Missed TensorFlow Dev Summit? Check out the video playlist. Watch recordings

SAC minitaur

Copyright 2018 The TF-Agents Authors.

View on TensorFlow.org Run in Google Colab View source on GitHub Download notebook


This example shows how to train a Soft Actor Critic agent on the Minitaur environment using the TF-Agents library.

If you've worked through the DQN Colab this should feel very familiar. Notable changes include:

  • Changing the agent from DQN to SAC.
  • Training on Minitaur which is a much more complex environment than CartPole. The Minitaur environment aims to train a quadruped robot to move forward.
  • We do not use a random policy to perform an initial data collection.

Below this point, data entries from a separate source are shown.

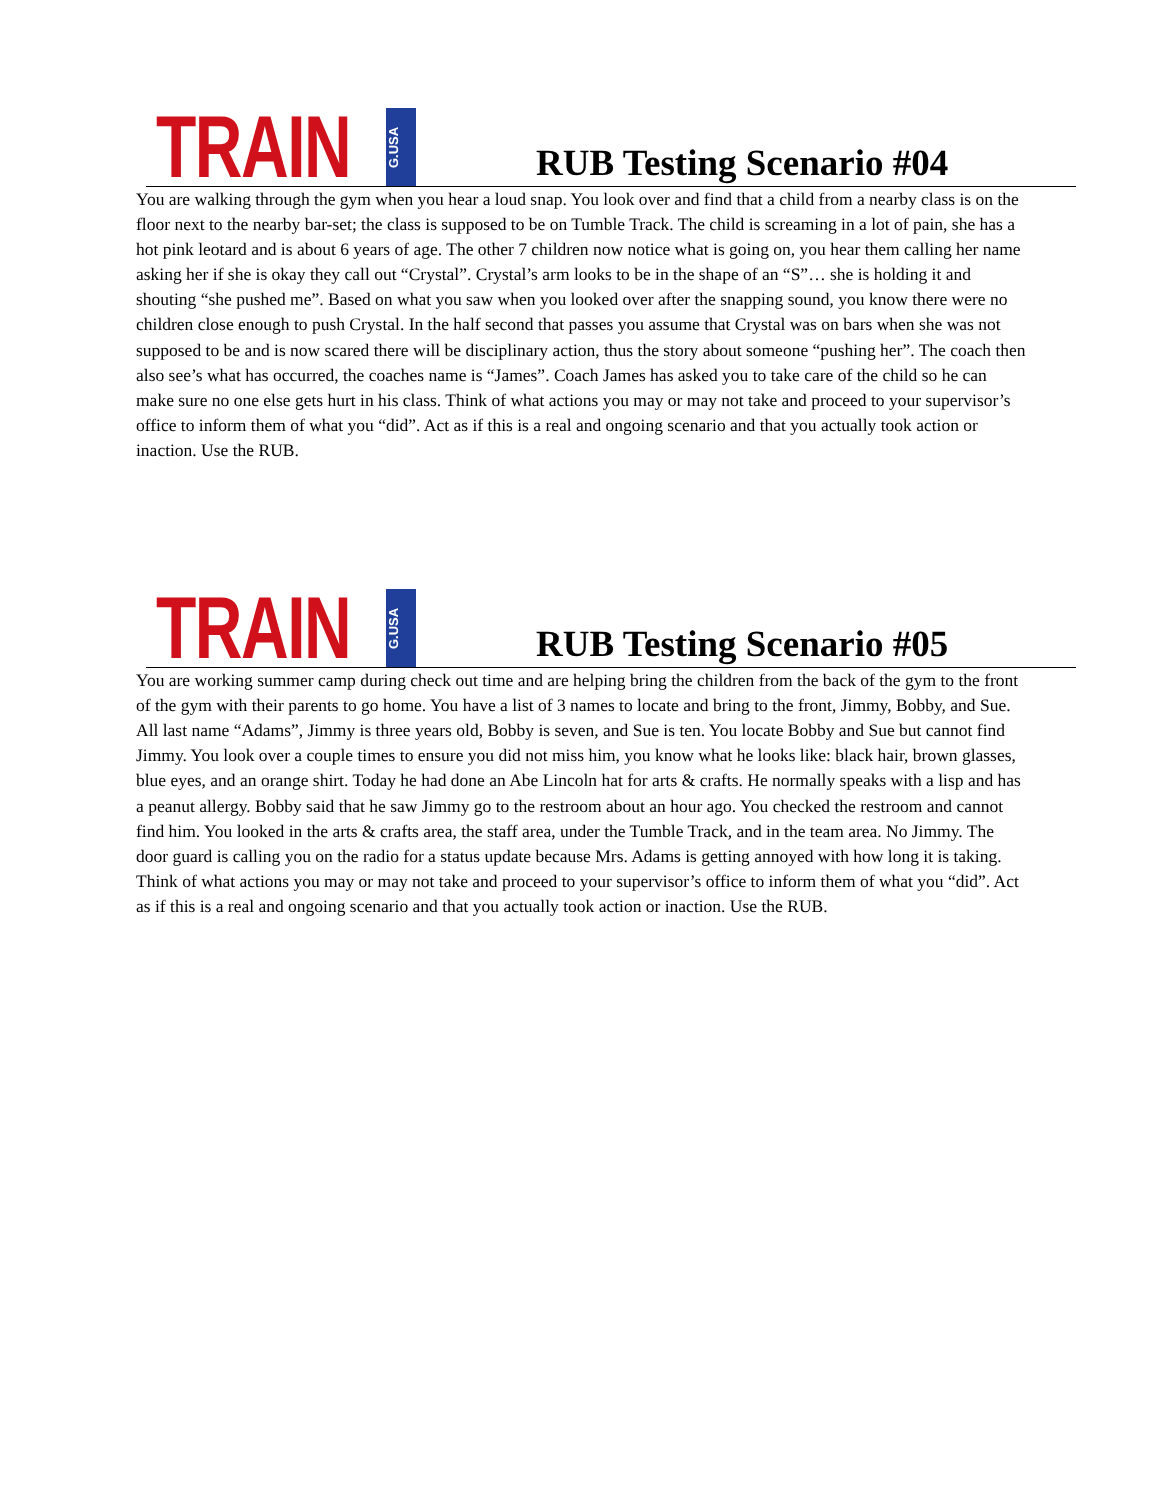TRAIN G.USA
RUB Testing Scenario #04
You are walking through the gym when you hear a loud snap. You look over and find that a child from a nearby class is on the floor next to the nearby bar-set; the class is supposed to be on Tumble Track. The child is screaming in a lot of pain, she has a hot pink leotard and is about 6 years of age. The other 7 children now notice what is going on, you hear them calling her name asking her if she is okay they call out “Crystal”. Crystal’s arm looks to be in the shape of an “S”… she is holding it and shouting “she pushed me”. Based on what you saw when you looked over after the snapping sound, you know there were no children close enough to push Crystal. In the half second that passes you assume that Crystal was on bars when she was not supposed to be and is now scared there will be disciplinary action, thus the story about someone “pushing her”. The coach then also see’s what has occurred, the coaches name is “James”. Coach James has asked you to take care of the child so he can make sure no one else gets hurt in his class. Think of what actions you may or may not take and proceed to your supervisor’s office to inform them of what you “did”. Act as if this is a real and ongoing scenario and that you actually took action or inaction. Use the RUB.
TRAIN G.USA
RUB Testing Scenario #05
You are working summer camp during check out time and are helping bring the children from the back of the gym to the front of the gym with their parents to go home. You have a list of 3 names to locate and bring to the front, Jimmy, Bobby, and Sue. All last name “Adams”, Jimmy is three years old, Bobby is seven, and Sue is ten. You locate Bobby and Sue but cannot find Jimmy. You look over a couple times to ensure you did not miss him, you know what he looks like: black hair, brown glasses, blue eyes, and an orange shirt. Today he had done an Abe Lincoln hat for arts & crafts. He normally speaks with a lisp and has a peanut allergy. Bobby said that he saw Jimmy go to the restroom about an hour ago. You checked the restroom and cannot find him. You looked in the arts & crafts area, the staff area, under the Tumble Track, and in the team area. No Jimmy. The door guard is calling you on the radio for a status update because Mrs. Adams is getting annoyed with how long it is taking. Think of what actions you may or may not take and proceed to your supervisor’s office to inform them of what you “did”. Act as if this is a real and ongoing scenario and that you actually took action or inaction. Use the RUB.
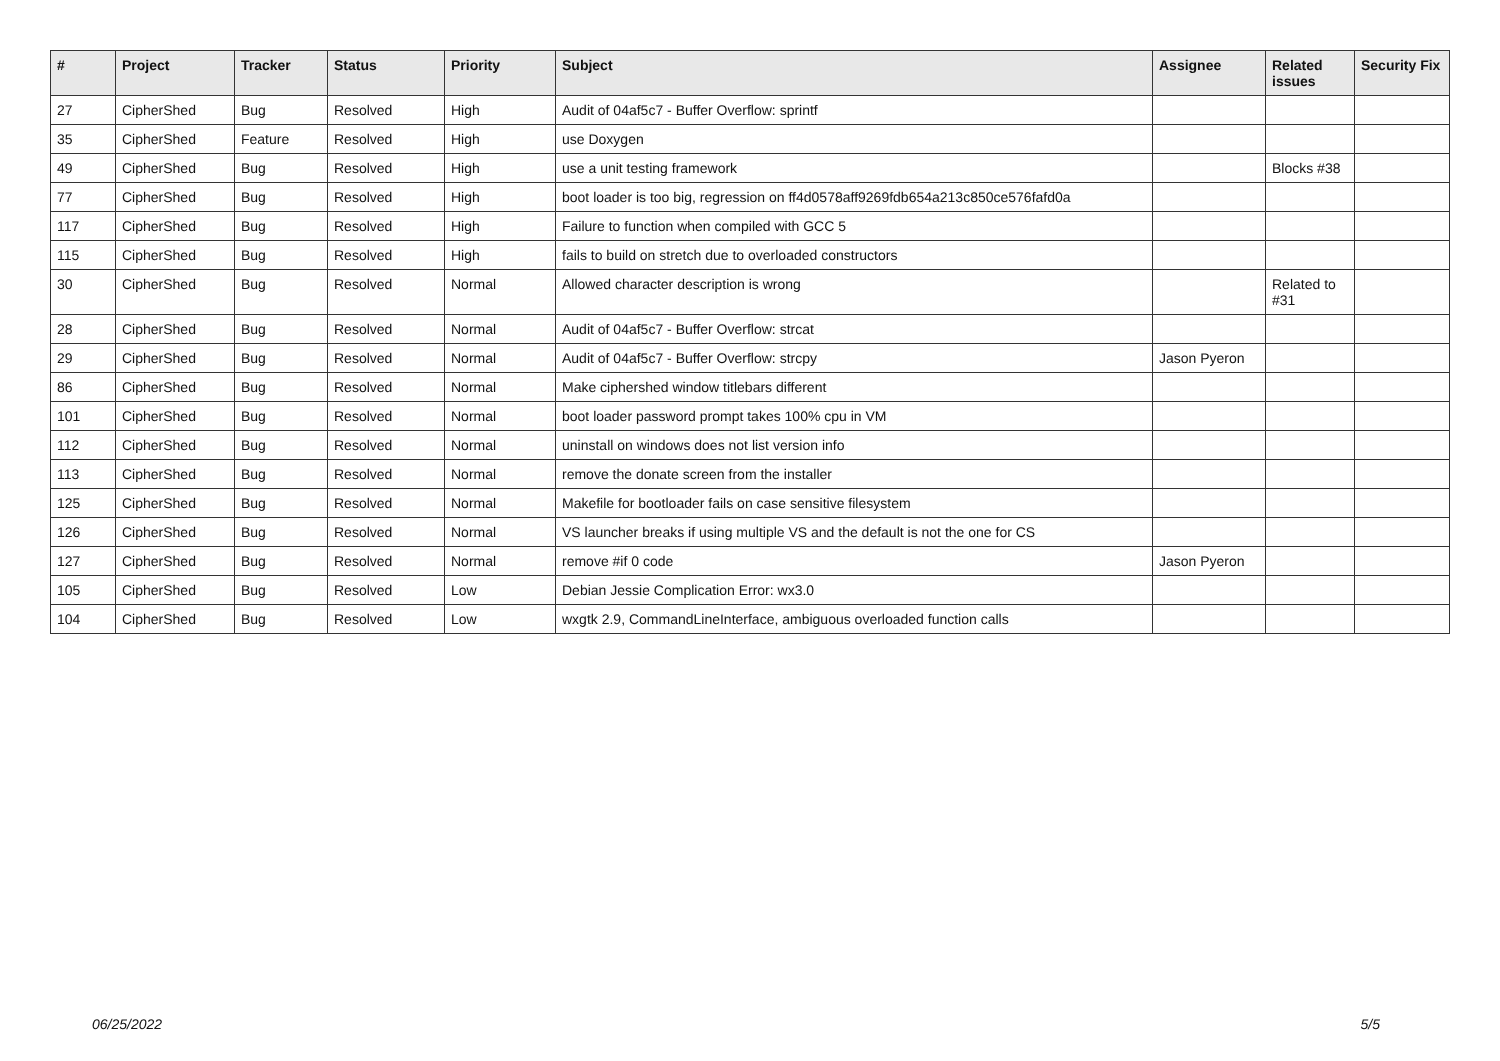| # | Project | Tracker | Status | Priority | Subject | Assignee | Related issues | Security Fix |
| --- | --- | --- | --- | --- | --- | --- | --- | --- |
| 27 | CipherShed | Bug | Resolved | High | Audit of 04af5c7 - Buffer Overflow: sprintf | | | |
| 35 | CipherShed | Feature | Resolved | High | use Doxygen | | | |
| 49 | CipherShed | Bug | Resolved | High | use a unit testing framework | | Blocks #38 | |
| 77 | CipherShed | Bug | Resolved | High | boot loader is too big, regression on ff4d0578aff9269fdb654a213c850ce576fafd0a | | | |
| 117 | CipherShed | Bug | Resolved | High | Failure to function when compiled with GCC 5 | | | |
| 115 | CipherShed | Bug | Resolved | High | fails to build on stretch due to overloaded constructors | | | |
| 30 | CipherShed | Bug | Resolved | Normal | Allowed character description is wrong | | Related to #31 | |
| 28 | CipherShed | Bug | Resolved | Normal | Audit of 04af5c7 - Buffer Overflow: strcat | | | |
| 29 | CipherShed | Bug | Resolved | Normal | Audit of 04af5c7 - Buffer Overflow: strcpy | Jason Pyeron | | |
| 86 | CipherShed | Bug | Resolved | Normal | Make ciphershed window titlebars different | | | |
| 101 | CipherShed | Bug | Resolved | Normal | boot loader password prompt takes 100% cpu in VM | | | |
| 112 | CipherShed | Bug | Resolved | Normal | uninstall on windows does not list version info | | | |
| 113 | CipherShed | Bug | Resolved | Normal | remove the donate screen from the installer | | | |
| 125 | CipherShed | Bug | Resolved | Normal | Makefile for bootloader fails on case sensitive filesystem | | | |
| 126 | CipherShed | Bug | Resolved | Normal | VS launcher breaks if using multiple VS and the default is not the one for CS | | | |
| 127 | CipherShed | Bug | Resolved | Normal | remove #if 0 code | Jason Pyeron | | |
| 105 | CipherShed | Bug | Resolved | Low | Debian Jessie Complication Error: wx3.0 | | | |
| 104 | CipherShed | Bug | Resolved | Low | wxgtk 2.9, CommandLineInterface, ambiguous overloaded function calls | | | |
06/25/2022 5/5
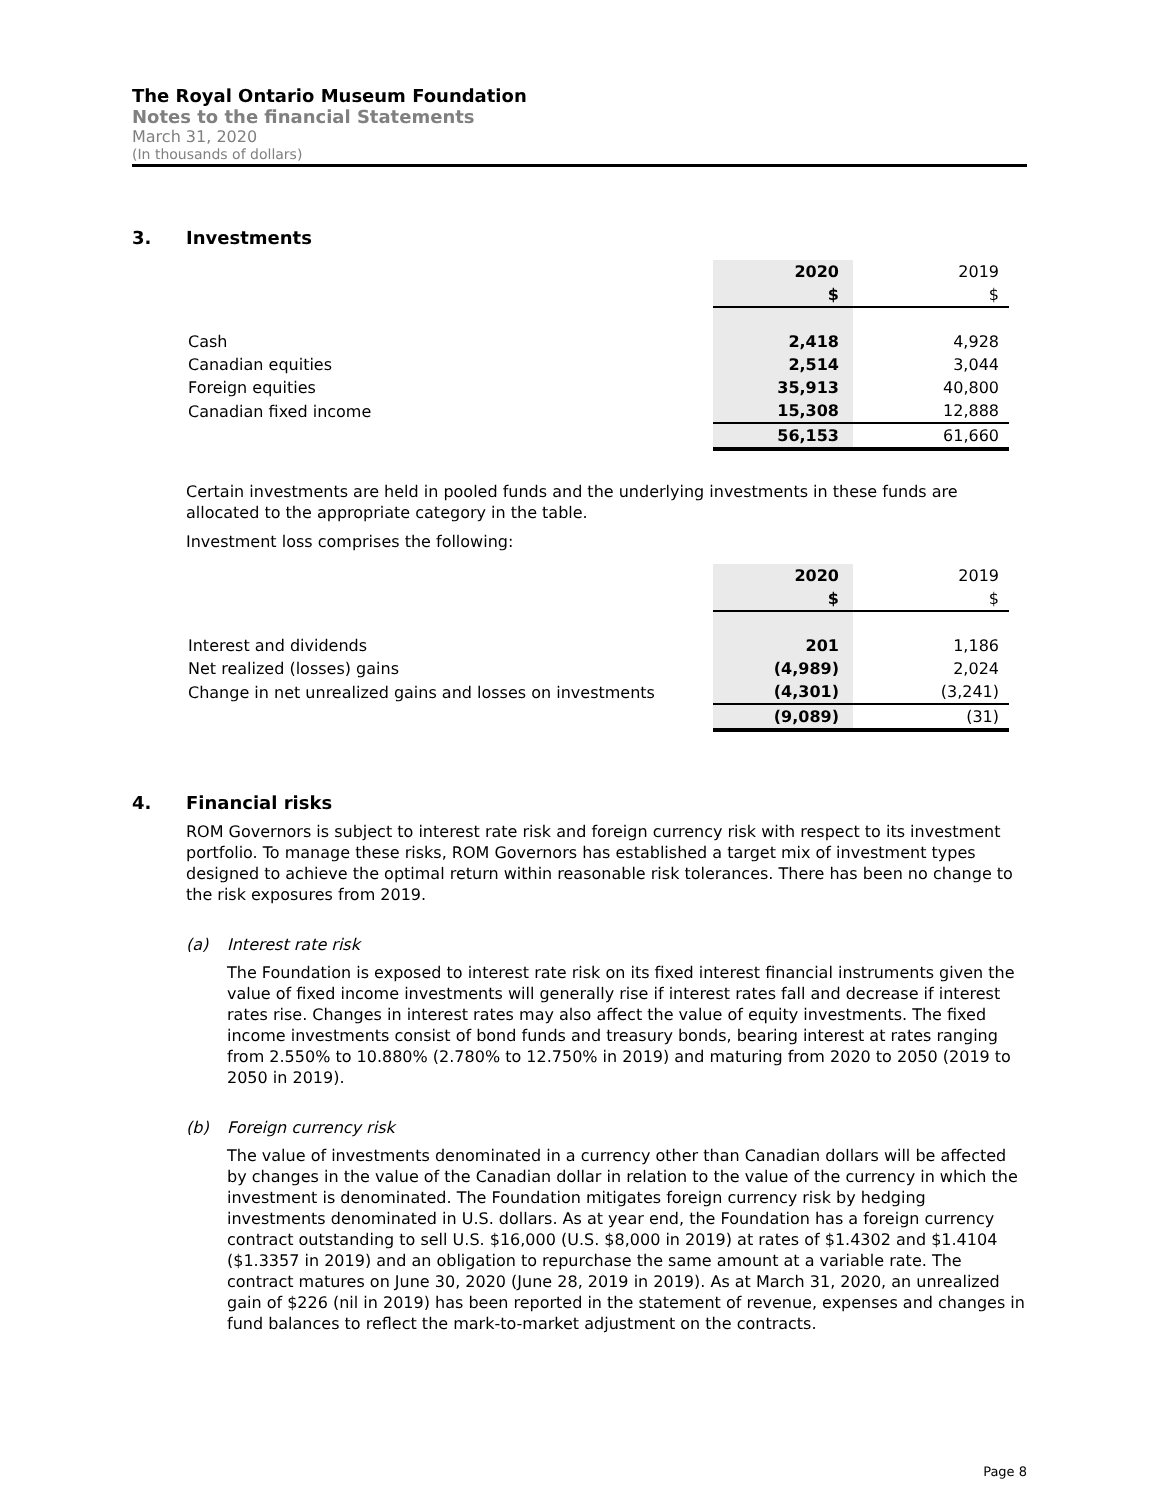The Royal Ontario Museum Foundation
Notes to the financial Statements
March 31, 2020
(In thousands of dollars)
3. Investments
| | 2020 | | 2019 |
| | $ | | $ |
| Cash | 2,418 | | 4,928 |
| Canadian equities | 2,514 | | 3,044 |
| Foreign equities | 35,913 | | 40,800 |
| Canadian fixed income | 15,308 | | 12,888 |
| | 56,153 | | 61,660 |
Certain investments are held in pooled funds and the underlying investments in these funds are allocated to the appropriate category in the table.
Investment loss comprises the following:
| | 2020 | | 2019 |
| | $ | | $ |
| Interest and dividends | 201 | | 1,186 |
| Net realized (losses) gains | (4,989) | | 2,024 |
| Change in net unrealized gains and losses on investments | (4,301) | | (3,241) |
| | (9,089) | | (31) |
4. Financial risks
ROM Governors is subject to interest rate risk and foreign currency risk with respect to its investment portfolio. To manage these risks, ROM Governors has established a target mix of investment types designed to achieve the optimal return within reasonable risk tolerances. There has been no change to the risk exposures from 2019.
(a) Interest rate risk
The Foundation is exposed to interest rate risk on its fixed interest financial instruments given the value of fixed income investments will generally rise if interest rates fall and decrease if interest rates rise. Changes in interest rates may also affect the value of equity investments. The fixed income investments consist of bond funds and treasury bonds, bearing interest at rates ranging from 2.550% to 10.880% (2.780% to 12.750% in 2019) and maturing from 2020 to 2050 (2019 to 2050 in 2019).
(b) Foreign currency risk
The value of investments denominated in a currency other than Canadian dollars will be affected by changes in the value of the Canadian dollar in relation to the value of the currency in which the investment is denominated. The Foundation mitigates foreign currency risk by hedging investments denominated in U.S. dollars. As at year end, the Foundation has a foreign currency contract outstanding to sell U.S. $16,000 (U.S. $8,000 in 2019) at rates of $1.4302 and $1.4104 ($1.3357 in 2019) and an obligation to repurchase the same amount at a variable rate. The contract matures on June 30, 2020 (June 28, 2019 in 2019). As at March 31, 2020, an unrealized gain of $226 (nil in 2019) has been reported in the statement of revenue, expenses and changes in fund balances to reflect the mark-to-market adjustment on the contracts.
Page 8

If you haven't installed the following dependencies, run:

sudo apt-get install -y xvfb ffmpeg
pip install -q 'gym==0.10.11'
pip install -q 'imageio==2.4.0'
pip install -q matplotlib
pip install -q PILLOW
pip install -q --upgrade tensorflow-probability
pip install -q tf-agents
pip install -q 'pybullet==2.4.2'

ffmpeg is already the newest version (7:3.4.6-0ubuntu0.18.04.1).
xvfb is already the newest version (2:1.19.6-1ubuntu4.4).
0 upgraded, 0 newly installed, 0 to remove and 90 not upgraded.


First we will import the different tools that we need and make sure we enable TF-V2 behavior as it is easier to iterate in Eager mode throughout the colab.

from __future__ import absolute_import
from __future__ import division
from __future__ import print_function

import base64
import imageio
import IPython
import matplotlib
import matplotlib.pyplot as plt
import PIL.Image

import tensorflow as tf

from tf_agents.agents.ddpg import critic_network
from tf_agents.agents.sac import sac_agent
from tf_agents.drivers import dynamic_step_driver
from tf_agents.environments import suite_pybullet
from tf_agents.environments import tf_py_environment
from tf_agents.eval import metric_utils
from tf_agents.metrics import tf_metrics
from tf_agents.networks import actor_distribution_network
from tf_agents.networks import normal_projection_network
from tf_agents.policies import greedy_policy
from tf_agents.policies import random_tf_policy
from tf_agents.replay_buffers import tf_uniform_replay_buffer
from tf_agents.trajectories import trajectory
from tf_agents.utils import common


env_name = "MinitaurBulletEnv-v0" # @param {type:"string"}

# use "num_iterations = 1e6" for better results,
# 1e5 is just so this doesn't take too long. 
num_iterations = 100000 # @param {type:"integer"}

initial_collect_steps = 10000 # @param {type:"integer"} 
collect_steps_per_iteration = 1 # @param {type:"integer"}
replay_buffer_capacity = 1000000 # @param {type:"integer"}

batch_size = 256 # @param {type:"integer"}

critic_learning_rate = 3e-4 # @param {type:"number"}
actor_learning_rate = 3e-4 # @param {type:"number"}
alpha_learning_rate = 3e-4 # @param {type:"number"}
target_update_tau = 0.005 # @param {type:"number"}
target_update_period = 1 # @param {type:"number"}
gamma = 0.99 # @param {type:"number"}
reward_scale_factor = 1.0 # @param {type:"number"}
gradient_clipping = None # @param

actor_fc_layer_params = (256, 256)
critic_joint_fc_layer_params = (256, 256)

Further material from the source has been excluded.